***** Study text *****

If I had a dog with difficulties, and I needed “professional” help, I would not only talk with certified trainers, but anyone someone suggested because they know that person can truly help. And I would listen to them talk. While I’m not a trainer, though I’ve been around a lot of animals, I have enough instincts and common sense to “see” if the other person is legit. I don’t care about paperwork. I only care about good quality results.
As such, I would be looking for ability, understanding, and reliability. Then, I would watch some of the sessions, maybe all because I like to learn, and when I saw enough, tell others about this person.
To parents considering home schooling: It’s not about a certificate (a piece of paper). To anyone wanting to work on their own car: It’s not about a certificate (a piece of paper). To anyone who wants to design clothing, start a business, learn anything, it all resides in you. I think working summer camps really taught me that: sent the message home. And you determine the quality of the work you do. No one else. How did people in the old west do things without a panel conferring certificates? Oh, you can take classes. You can be trained. But you determine what you understand and how well you’re trained. You also throw out garbage training: keeping only the good. Or, if you’re like one of my friends, you just do most of it yourself.
When you buy a new car, part of the warranty often requires a certified mechanic. Now, who made that part of the agreement? Why did they do that? Yes, I know there are some good reasons, but it requires certifications, and as we know, that doesn’t always mean quality. If I decide to work on the brakes, I know the job was done right.
I don’t know how difficult what I’m suggesting is in these strange times of propaganda and over-regulation. However, I would suggest to parents to allow their children to be themselves, but have responsibilities, and where interest exists, to encourage them to pursue. But as I’ve said to other parents, whatever the child decides to partake, tell them they can’t quit. They have to follow though. For instance, if they want to learn to play the clarinet, agree on what’s right: Perhaps two years. If they want to join soccer, they have to see the season through. What’s natural always motivates. In a couple families I know, by the time their children were twenty, they already had many talents and skills, but also were running their own businesses. Why? Because their parents knew they could and were doing so themselves.

***** Data provided *****

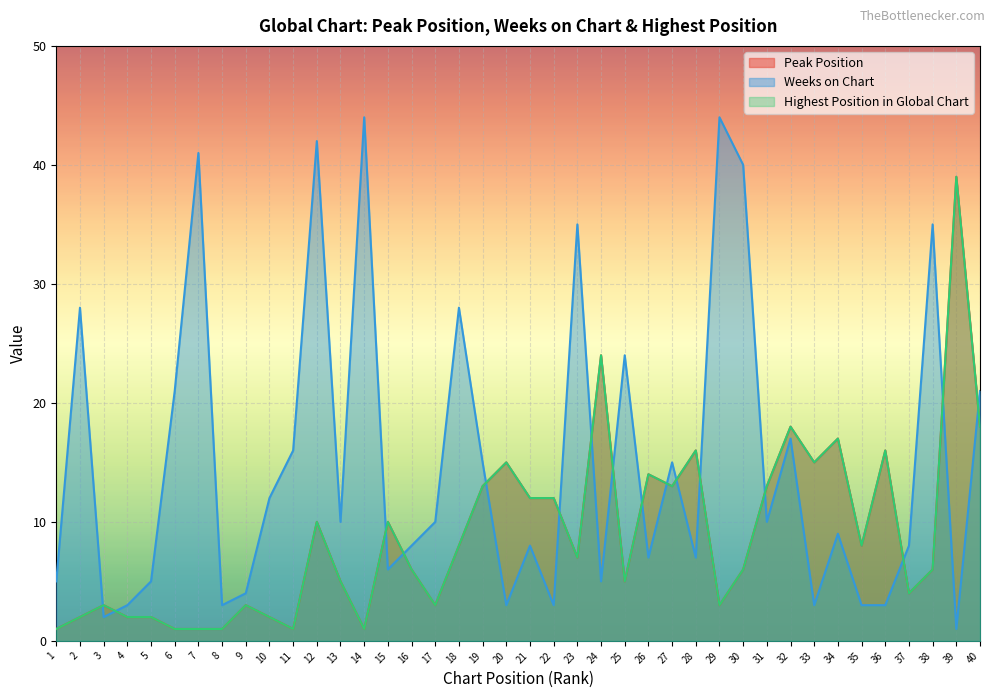

Read the Peak Position value at 38.

6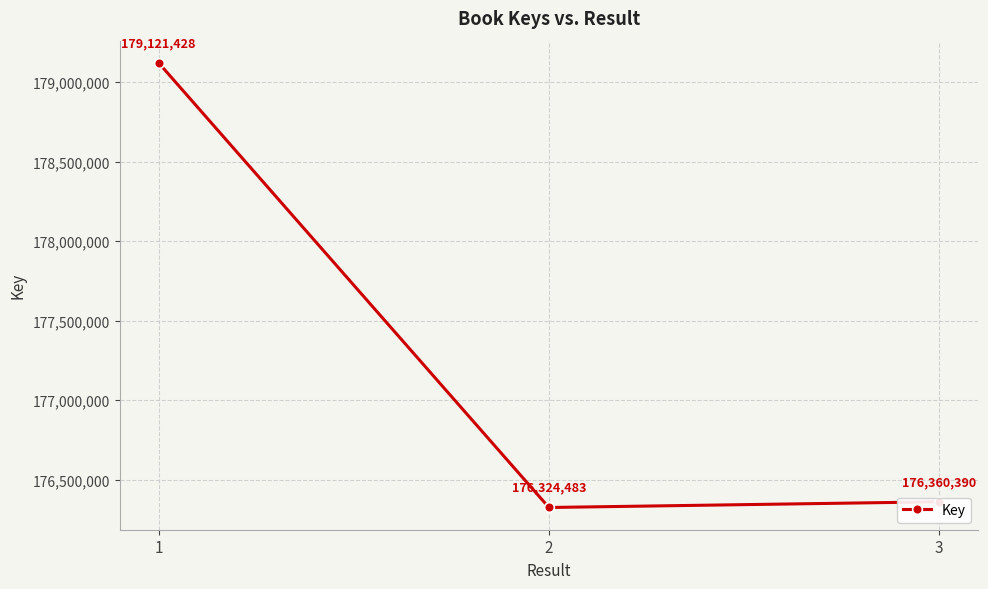

Rank the categories by value from highest to lowest.

1, 3, 2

*****

[Exercise A]
Reproduce the section of the essay on certificates and skill that opens with the words containing "When you buy" and closes with "was done right.".
[Exercise B]
Carry on writing the essay on certificates and skill from its last sentence.

[Task output A]
When you buy a new car, part of the warranty often requires a certified mechanic. Now, who made that part of the agreement? Why did they do that? Yes, I know there are some good reasons, but it requires certifications, and as we know, that doesn’t always mean quality. If I decide to work on the brakes, I know the job was done right.

[Task output B]
After all, as said above, how did the first people learn anything? There was no paperwork back then.
Hmmm… But then schools and certificating centers would be out of business. Some authorities would no longer be authorities. Lawyers wouldn’t be needed. Government bureaucrats would have to get day jobs. And more and more people would be self-reliant. But we would also have a lot more people starting their own small businesses, due to less red tape, and the economy would boom. And we wouldn’t need them. Hmmm…
**I love this short story: If everyone thought for themselves, were self-motivated, and knew whatever they did well, but also were strongly determined to be responsible for their own decisions, suing no one for what they themselves do, there would be no need for all the certificates and training by the numbers.
**Think of Thomas Kinkade. Think of many, in the past, that did amazing things, but also those who just started their own business because the wanted to. Consider Colonel Sanders who began Kentucky Fried Chicken. His story is amazing.
**A man who enjoys what he does.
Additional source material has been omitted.